Tam kapanmayla birlikte konutlarımızda geçireceğimiz bu devirde sağlıklı kalabilmek için sistemli ve istikrarlı beslenme konusunda ihtimam …
Tam kapanmayla birlikte konutlarımızda geçireceğimiz bu devirde sağlıklı kalabilmek için sistemli ve istikrarlı beslenme konusunda ihtimam göstermemiz gerekiyor. 3 günlük oruçtan sonra ya da 2 ana öğünle beslenmeye başlanıldığında bedenin bağışıklık sisteminin akyuvar oluşumunu tetiklediğini tabir eden İstanbul Gelişim Üniversitesi’nden Doç. Dr. Haluk Saçaklı, insan bedeni aç kalınca zayıf ve hastalıklı hücrelerin içindeki gereksiz parçacıkları yok ettiğini söyledi.
“ÖMÜR UZUNLUĞU UYGULANABİLİR”
Bedenin gerilim altında, oruç tutarken ya da açlık sırasında çok fazla otofaji (hücrelerin kendini yeme durumu) olduğunu belirten Saçaklı, “Hücre, güç üretimini kendi iç imkânlarını kullanarak yapmaya çalışıyor. Birinci olarak çöpünü ve patojen bakterileri sindirerek paklığa başlıyor. Böylelikle erken yaşlanmanın da önü tıkanıyor. Otofaji sürecinde muhakkak bir süreklilik olmaz ise parkinson hastalığı, diyabet ve kanser kaçınılmaz oluyor. Yılda 1 ay kadar mühlet orta vermeden aç kalma ya da oruç benzersiz bir tasarım. En azından bu kapanma sürecince 17 gün denemenizde fayda var. Vücudunuz alışırsa bu cins beslenmeyi sağlıklı iseniz ömür uzunluğu uygulayabilirsiniz.” sözlerini kullandı.
2 ANA ÖĞÜNLE BESLENİN
2 ana öğünle beslenmeyle hayatta yeni bir sayfa açılabileceğini söyleyen Saçaklı, “Sabah her zamankinden daha güçlü istikrarlı bir kahvaltı. Akşam yemeğine kadar hiçbir şey yenilmeyecek. Su, çay, kahve ve bitki çayları hür. Kan şekerinizin düştüğü hissettiğiniz an zerzevat suyu tüketebilirsiniz. Doğal da olsa meyve suyu içilmeyecek. Kahvaltı saat 07.00 – 08.00 ortasında yapıldıysa, akşam yemeği saat 17.00- 18.00 ortasında olmalı. Kahvaltı 1 saat geç yapılırsa, akşam yemeği de 1 saat geç tüketilmeli, en son kahvaltı saat 10.00 – 11.00 ortası olursa akşam yemeği de saat 19.00- 20.00 ortası olmalı. Akşam yemeği asla saat 20.00 den sonraya kaydırılmamalı. Akşam 20.00’den sonra yenilen yemeklerin sindirilmesi çok zordur. Kilo alırsınız ayrıyeten sıhhatinizi da vakitle kaybedersiniz.” dedi.
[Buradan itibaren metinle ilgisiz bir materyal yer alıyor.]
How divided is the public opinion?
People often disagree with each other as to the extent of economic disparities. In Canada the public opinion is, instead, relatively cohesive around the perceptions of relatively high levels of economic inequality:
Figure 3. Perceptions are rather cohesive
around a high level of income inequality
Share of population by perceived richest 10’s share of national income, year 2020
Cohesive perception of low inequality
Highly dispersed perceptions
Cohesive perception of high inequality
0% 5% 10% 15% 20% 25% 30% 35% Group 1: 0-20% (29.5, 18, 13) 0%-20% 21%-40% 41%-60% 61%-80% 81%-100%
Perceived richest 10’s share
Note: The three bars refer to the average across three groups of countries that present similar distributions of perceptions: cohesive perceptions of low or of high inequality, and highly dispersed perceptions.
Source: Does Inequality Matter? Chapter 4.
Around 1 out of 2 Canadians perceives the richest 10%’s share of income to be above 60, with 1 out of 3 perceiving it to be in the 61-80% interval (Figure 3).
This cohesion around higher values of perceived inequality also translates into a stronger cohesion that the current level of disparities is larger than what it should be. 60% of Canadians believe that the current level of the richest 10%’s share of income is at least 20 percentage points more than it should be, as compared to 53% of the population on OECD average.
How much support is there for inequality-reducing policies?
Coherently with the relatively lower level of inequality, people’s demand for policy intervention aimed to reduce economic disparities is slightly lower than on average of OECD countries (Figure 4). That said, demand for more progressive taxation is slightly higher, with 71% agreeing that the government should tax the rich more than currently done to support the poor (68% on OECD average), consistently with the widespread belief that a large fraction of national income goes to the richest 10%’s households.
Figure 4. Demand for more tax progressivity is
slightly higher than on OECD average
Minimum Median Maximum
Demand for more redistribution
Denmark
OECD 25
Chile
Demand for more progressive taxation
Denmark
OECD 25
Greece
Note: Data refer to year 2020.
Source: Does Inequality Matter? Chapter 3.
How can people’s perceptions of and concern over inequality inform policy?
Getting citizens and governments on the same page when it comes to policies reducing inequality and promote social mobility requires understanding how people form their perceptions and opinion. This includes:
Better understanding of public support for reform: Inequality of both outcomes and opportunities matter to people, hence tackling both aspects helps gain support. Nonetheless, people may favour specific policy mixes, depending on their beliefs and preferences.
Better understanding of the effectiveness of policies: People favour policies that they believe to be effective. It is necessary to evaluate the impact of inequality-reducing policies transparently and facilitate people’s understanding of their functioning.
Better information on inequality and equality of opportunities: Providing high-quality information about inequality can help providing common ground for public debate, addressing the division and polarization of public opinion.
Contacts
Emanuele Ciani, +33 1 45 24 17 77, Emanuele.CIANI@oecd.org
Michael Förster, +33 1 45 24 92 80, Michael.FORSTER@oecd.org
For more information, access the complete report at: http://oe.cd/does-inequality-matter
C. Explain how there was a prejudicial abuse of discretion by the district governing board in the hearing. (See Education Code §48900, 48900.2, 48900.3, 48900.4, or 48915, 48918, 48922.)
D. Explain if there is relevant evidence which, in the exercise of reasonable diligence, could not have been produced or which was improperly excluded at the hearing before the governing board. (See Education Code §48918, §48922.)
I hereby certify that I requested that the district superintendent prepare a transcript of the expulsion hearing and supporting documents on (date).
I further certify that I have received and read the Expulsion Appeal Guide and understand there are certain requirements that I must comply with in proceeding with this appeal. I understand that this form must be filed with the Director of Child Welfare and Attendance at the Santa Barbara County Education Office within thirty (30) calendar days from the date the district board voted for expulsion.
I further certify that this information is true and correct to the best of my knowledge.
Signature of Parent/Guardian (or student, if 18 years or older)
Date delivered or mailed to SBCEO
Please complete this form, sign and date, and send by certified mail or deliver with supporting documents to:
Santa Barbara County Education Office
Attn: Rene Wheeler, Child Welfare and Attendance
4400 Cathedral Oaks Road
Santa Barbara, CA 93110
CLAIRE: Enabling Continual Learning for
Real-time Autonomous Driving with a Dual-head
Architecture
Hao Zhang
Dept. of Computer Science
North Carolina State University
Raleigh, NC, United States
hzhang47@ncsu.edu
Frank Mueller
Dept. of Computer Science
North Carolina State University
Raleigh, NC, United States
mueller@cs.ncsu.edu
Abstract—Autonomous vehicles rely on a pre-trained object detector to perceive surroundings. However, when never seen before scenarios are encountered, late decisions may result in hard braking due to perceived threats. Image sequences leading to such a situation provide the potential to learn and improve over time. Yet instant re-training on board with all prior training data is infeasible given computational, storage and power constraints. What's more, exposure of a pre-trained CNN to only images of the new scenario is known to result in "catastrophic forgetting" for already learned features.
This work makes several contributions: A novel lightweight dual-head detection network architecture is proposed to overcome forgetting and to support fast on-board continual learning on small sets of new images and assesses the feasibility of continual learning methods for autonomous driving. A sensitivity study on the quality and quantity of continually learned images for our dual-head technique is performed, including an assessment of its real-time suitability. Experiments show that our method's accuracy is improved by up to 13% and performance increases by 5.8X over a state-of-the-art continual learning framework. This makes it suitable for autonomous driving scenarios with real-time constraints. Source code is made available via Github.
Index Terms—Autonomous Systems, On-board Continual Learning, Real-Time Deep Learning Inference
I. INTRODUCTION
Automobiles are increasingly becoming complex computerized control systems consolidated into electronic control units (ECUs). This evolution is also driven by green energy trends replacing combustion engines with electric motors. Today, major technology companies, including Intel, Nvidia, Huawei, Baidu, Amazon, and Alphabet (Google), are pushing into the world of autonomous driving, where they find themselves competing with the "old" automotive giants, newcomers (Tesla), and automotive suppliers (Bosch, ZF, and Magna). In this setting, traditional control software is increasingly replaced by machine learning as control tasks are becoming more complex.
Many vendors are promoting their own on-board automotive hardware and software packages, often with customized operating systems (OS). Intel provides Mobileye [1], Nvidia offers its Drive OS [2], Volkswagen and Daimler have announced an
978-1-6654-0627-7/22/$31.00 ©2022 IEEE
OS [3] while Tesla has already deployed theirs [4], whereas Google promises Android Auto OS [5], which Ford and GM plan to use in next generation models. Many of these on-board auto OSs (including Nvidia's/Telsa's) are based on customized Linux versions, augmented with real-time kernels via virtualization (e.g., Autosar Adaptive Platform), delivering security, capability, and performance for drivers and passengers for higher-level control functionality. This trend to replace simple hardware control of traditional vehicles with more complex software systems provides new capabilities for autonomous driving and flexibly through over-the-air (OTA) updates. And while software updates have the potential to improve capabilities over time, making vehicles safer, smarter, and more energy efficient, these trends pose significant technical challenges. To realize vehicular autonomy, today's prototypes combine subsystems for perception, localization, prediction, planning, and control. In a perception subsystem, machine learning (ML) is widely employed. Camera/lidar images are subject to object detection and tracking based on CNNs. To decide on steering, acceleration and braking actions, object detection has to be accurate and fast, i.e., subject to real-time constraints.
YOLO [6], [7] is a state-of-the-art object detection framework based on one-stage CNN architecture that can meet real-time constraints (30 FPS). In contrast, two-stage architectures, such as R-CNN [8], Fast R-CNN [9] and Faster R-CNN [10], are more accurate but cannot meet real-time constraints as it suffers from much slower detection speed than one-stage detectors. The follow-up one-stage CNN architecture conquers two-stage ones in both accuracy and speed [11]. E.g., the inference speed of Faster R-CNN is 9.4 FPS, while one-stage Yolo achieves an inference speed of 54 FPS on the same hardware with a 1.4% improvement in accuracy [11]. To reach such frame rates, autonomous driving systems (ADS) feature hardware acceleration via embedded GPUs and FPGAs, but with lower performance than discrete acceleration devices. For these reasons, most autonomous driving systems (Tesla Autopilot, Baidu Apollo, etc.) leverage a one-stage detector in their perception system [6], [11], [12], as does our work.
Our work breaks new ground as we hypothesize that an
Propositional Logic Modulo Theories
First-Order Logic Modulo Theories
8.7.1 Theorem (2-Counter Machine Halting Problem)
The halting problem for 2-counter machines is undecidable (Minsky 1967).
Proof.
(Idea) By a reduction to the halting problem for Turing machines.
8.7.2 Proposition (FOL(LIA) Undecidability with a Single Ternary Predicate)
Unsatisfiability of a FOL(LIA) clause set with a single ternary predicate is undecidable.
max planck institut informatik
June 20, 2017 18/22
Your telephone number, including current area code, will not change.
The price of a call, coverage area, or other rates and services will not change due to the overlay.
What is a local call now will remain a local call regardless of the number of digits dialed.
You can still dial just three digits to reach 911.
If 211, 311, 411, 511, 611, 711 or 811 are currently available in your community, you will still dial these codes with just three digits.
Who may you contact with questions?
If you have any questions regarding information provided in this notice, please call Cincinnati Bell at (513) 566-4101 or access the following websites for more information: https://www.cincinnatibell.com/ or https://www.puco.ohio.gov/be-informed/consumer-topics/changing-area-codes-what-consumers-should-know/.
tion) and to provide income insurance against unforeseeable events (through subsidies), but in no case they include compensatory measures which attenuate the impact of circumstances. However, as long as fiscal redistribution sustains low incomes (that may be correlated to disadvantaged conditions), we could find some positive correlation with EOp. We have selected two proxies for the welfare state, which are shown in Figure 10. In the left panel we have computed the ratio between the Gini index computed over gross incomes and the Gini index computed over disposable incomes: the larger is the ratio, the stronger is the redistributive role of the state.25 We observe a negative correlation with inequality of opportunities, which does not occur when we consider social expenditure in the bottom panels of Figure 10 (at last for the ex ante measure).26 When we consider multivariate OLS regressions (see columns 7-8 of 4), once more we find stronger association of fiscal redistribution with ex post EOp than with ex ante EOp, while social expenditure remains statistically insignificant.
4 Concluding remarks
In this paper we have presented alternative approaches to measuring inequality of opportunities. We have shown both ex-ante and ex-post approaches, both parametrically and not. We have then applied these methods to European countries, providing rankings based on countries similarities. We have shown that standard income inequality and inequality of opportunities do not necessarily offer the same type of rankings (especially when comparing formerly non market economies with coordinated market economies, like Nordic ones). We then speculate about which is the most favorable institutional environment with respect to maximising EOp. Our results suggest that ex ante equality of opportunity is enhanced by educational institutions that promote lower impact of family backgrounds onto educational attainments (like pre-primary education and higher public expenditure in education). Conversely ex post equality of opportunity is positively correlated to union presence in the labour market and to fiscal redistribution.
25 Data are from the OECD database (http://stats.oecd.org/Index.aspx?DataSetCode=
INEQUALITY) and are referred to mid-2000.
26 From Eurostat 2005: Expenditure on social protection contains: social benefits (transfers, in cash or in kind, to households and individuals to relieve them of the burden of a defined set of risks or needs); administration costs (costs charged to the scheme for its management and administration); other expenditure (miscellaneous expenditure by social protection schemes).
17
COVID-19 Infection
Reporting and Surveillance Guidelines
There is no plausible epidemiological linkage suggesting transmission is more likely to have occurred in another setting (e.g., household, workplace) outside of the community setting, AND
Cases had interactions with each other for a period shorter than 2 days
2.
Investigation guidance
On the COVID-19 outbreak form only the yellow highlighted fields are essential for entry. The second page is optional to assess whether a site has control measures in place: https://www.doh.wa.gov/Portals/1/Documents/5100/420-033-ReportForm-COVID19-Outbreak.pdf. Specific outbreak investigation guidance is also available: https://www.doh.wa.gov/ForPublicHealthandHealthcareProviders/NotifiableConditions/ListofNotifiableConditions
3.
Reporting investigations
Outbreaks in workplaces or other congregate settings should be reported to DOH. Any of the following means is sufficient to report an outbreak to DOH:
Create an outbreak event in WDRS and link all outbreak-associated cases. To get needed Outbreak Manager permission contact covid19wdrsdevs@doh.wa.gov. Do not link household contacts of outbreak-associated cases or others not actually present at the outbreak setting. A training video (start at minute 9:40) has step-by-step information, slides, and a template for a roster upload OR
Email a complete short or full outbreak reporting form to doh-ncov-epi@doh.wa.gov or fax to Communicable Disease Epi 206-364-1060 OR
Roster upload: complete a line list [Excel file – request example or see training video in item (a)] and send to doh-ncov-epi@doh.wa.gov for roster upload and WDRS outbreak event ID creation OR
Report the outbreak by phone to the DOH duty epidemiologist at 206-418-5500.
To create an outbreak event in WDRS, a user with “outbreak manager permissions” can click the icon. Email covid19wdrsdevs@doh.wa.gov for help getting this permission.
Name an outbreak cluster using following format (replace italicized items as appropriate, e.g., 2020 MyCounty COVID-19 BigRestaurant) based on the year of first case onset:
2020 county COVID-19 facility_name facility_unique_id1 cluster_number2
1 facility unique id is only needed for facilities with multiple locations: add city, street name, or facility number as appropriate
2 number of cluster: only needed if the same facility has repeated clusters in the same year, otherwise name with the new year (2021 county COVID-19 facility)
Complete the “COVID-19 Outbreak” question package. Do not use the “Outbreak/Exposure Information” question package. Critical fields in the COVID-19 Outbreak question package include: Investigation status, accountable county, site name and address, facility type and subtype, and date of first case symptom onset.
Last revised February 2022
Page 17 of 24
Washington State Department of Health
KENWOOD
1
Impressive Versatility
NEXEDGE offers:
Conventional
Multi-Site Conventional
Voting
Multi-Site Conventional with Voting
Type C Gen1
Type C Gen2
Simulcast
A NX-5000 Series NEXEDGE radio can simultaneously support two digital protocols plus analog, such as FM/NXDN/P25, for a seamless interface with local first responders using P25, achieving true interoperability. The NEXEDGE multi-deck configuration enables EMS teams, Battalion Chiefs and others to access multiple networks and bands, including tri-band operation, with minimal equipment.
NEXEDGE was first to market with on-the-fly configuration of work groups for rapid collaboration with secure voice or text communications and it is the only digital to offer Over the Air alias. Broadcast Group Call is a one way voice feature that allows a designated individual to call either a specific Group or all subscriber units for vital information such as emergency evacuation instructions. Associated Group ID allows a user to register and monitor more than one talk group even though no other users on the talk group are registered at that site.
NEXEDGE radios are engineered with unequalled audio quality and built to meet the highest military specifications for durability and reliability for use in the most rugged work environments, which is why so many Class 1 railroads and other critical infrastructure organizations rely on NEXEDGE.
Meyvelerden toksin atıcı olanlarının tercih edilebileceğini söyleyen Saçaklı, konuşmasını şöyle sonlandırdı: “Vişne, armut, elma, kavun, karpuz, kivi, şeftali, ananas, erik tüketin. Suyun alkali kıymetini artırmak için 2 litrelik suyun içerisine güzel yıkamak kaydıyla 1 adet limon kabukları ile dilimleyip koyun. Ayrıyeten 1 adet çubuk tarçın, yarım yeşil elma ya da 1 çay kaşığı elma sirkesi (midenizde gastrit varsa elma sirkesi konulmayacak) dilek edenler bir iki sap maydanoz nane ek edebilir. Bu formda suyun PH kıymeti 9.5 bedellerine çıkar çok daha sağlıklı su tüketiminiz ile sıhhatinize sağlık katarsınız.”